Kevin Howlett, who directs Tribal Health for the Confederated Salish and Kootenai Tribes, will testify at Thursday's hearing, along with Buck Richardson, the minority program coordinator with the Rocky Mountain Healthcare Network.

Richardson, who splits time between Denver and Helena and often works from Fort Harrison, said Montana's progress in providing better health care to Indian vets has become a national model.

"One of the biggest challenges our Indian veterans have is access," Richardson said Tuesday. "The VA committee wants to know what we've done with (Indian Health Services), and to increase health care access to Indian vets and rural vets."

Sen. Jon Tester, D-Mont., a member of the VA committee and author of the Rural Veterans Health Care Improvement Act, requested the hearing last month.

"With this hearing, we'll be able to dig deeper into the challenges facing Montana's Indian veterans and how we can better get them the care they've earned," Tester said. "It's never been more important for these different agencies to be talking and working together effectively."

In particular, Tester said, the committee will look closely at the relationship between the VA and In-dian Health Services, or IHS, and their performance when delivering health care to vets living on reser-vations.

More than 4,500 Native Americans are enrolled in the VA. The actual number of Indian vets in the state, however, is believed to be much higher.

Per capita, Montana has one of the nation's highest veteran populations in the country.

Richardson said former Montana Adjutant General Gene Prendergast challenged health care advo-cates in 2001 by asking them to improve access and services to Montana's Indian veterans.

The group responded to the challenge by training nine tribal veteran representatives, or TVRs, in Montana. More than 227 TVRs have since been trained and now serve in other states including Alaska, Alabama, New Mexico and Oklahoma.

"We realized back in 2001 that there was a huge disconnect between the organizations," Richardson said. "A lot of Indian vets didn't know what their benefits were."

Richardson said several other improvements are still being made to increase access and awareness for Indian vets.

Among them, he cited a growing telemed program, which allows Indian vets to speak with counselors from the University of Colorado.

The program is up and running on five Montana reservations, and Richardson is currently working to get similar sites online by year's end at the Flathead and Blackfeet reservations.

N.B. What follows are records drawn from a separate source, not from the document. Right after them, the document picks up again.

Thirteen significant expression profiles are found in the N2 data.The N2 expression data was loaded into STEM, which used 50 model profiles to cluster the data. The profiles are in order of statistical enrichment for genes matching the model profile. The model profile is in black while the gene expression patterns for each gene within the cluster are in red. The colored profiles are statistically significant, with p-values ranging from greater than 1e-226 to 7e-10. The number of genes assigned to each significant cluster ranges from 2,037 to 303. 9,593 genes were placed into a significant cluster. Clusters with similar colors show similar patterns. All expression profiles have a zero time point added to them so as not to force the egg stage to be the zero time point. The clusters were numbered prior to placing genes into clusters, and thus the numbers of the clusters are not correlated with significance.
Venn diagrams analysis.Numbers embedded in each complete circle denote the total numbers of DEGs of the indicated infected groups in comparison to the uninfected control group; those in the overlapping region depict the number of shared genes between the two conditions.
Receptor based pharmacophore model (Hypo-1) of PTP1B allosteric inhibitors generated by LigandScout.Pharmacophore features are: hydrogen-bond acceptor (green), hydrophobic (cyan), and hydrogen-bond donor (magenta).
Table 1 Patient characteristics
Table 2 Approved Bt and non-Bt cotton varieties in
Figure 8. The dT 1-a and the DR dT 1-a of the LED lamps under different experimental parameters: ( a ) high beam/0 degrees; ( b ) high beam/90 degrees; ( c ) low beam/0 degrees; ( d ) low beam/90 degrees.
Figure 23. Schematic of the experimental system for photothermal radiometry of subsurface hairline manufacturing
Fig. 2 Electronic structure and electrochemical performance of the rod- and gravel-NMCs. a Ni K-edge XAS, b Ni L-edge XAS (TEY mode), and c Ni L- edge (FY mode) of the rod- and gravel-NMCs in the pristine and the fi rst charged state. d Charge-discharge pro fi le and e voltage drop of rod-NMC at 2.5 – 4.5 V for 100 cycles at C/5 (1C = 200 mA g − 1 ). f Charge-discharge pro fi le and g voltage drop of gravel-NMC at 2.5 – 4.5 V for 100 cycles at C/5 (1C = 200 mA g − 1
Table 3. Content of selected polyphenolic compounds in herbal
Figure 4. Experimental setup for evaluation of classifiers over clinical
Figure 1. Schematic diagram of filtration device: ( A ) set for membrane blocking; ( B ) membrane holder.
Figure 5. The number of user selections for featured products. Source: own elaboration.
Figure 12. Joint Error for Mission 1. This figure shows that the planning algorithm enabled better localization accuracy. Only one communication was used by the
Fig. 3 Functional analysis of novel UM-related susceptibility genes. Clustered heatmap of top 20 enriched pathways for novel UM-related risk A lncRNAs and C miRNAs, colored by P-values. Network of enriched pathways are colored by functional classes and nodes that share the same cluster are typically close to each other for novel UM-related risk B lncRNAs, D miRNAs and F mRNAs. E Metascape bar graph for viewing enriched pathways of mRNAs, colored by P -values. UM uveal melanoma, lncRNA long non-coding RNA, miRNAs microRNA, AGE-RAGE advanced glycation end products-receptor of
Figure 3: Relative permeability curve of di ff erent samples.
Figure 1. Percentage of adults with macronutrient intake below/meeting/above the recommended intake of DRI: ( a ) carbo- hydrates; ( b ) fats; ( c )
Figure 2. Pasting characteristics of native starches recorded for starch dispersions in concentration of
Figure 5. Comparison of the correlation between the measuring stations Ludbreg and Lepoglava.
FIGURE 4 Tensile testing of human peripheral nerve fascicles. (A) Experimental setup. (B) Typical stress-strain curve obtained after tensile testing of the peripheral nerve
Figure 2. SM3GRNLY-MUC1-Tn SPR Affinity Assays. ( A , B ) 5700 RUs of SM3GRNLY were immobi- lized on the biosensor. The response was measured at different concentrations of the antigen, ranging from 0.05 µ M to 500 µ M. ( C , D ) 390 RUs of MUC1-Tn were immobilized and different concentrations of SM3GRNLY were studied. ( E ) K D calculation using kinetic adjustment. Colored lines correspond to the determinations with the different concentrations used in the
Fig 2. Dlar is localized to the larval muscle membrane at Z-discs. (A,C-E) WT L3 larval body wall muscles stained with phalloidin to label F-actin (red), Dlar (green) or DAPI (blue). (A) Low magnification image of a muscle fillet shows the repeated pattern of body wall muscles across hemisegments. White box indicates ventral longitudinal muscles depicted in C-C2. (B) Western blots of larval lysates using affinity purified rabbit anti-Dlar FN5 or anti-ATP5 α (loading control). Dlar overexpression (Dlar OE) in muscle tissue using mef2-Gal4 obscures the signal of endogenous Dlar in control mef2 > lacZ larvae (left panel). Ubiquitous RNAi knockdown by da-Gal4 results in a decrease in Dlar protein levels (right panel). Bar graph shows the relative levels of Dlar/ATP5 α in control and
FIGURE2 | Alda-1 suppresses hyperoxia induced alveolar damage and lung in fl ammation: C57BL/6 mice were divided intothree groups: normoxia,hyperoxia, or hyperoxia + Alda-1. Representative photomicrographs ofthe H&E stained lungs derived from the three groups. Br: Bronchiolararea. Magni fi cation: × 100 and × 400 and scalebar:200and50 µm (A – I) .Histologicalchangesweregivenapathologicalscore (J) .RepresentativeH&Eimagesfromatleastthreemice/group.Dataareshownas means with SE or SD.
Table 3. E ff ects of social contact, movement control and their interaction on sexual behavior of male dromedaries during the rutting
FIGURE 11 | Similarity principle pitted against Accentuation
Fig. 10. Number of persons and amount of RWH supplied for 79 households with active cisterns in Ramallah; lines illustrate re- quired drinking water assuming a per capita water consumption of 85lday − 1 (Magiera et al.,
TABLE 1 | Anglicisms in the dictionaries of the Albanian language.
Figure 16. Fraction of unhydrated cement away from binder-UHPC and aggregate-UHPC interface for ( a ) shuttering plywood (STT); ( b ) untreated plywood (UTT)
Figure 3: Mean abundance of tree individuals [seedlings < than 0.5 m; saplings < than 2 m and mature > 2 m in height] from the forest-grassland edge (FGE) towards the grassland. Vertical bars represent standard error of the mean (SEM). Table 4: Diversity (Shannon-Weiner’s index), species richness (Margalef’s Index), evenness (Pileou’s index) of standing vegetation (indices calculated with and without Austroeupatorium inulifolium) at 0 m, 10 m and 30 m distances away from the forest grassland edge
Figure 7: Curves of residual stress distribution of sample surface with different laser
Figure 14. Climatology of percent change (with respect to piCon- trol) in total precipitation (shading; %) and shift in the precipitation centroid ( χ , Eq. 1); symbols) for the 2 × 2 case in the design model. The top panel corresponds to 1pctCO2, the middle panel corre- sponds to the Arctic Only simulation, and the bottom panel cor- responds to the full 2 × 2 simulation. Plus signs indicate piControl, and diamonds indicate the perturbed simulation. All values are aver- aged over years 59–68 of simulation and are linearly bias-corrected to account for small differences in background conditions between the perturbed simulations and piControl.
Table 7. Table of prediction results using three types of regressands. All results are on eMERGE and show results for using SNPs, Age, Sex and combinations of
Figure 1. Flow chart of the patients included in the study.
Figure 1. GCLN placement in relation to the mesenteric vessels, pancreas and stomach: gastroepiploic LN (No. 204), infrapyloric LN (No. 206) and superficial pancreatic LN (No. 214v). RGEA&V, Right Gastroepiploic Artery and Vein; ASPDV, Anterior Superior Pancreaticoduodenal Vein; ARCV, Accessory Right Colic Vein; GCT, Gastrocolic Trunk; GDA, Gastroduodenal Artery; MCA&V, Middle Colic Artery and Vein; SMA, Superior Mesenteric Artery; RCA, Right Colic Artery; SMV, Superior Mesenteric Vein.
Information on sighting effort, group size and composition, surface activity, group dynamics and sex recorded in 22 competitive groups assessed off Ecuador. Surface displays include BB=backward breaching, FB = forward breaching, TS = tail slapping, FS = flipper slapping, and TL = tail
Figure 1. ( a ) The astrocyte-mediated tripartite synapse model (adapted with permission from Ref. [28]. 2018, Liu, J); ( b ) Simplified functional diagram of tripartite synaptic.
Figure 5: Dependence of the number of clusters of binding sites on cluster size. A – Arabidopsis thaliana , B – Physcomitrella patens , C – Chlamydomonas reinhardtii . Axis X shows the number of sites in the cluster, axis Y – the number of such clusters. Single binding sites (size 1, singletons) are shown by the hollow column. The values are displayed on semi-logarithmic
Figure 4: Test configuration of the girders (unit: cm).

Around 4,000 DVDs focused on post-traumatic stress disorder and available treatment are also being distributed to every VA and IHS facility in the nation, Richardson said.

"The VA committee will ask us to discuss some of the services and cooperation that we've been able to create here over the last 10 years between the tribes and IHS," Richardson said. "They'll ask us how we're bringing increased services and benefits to our Indian vets."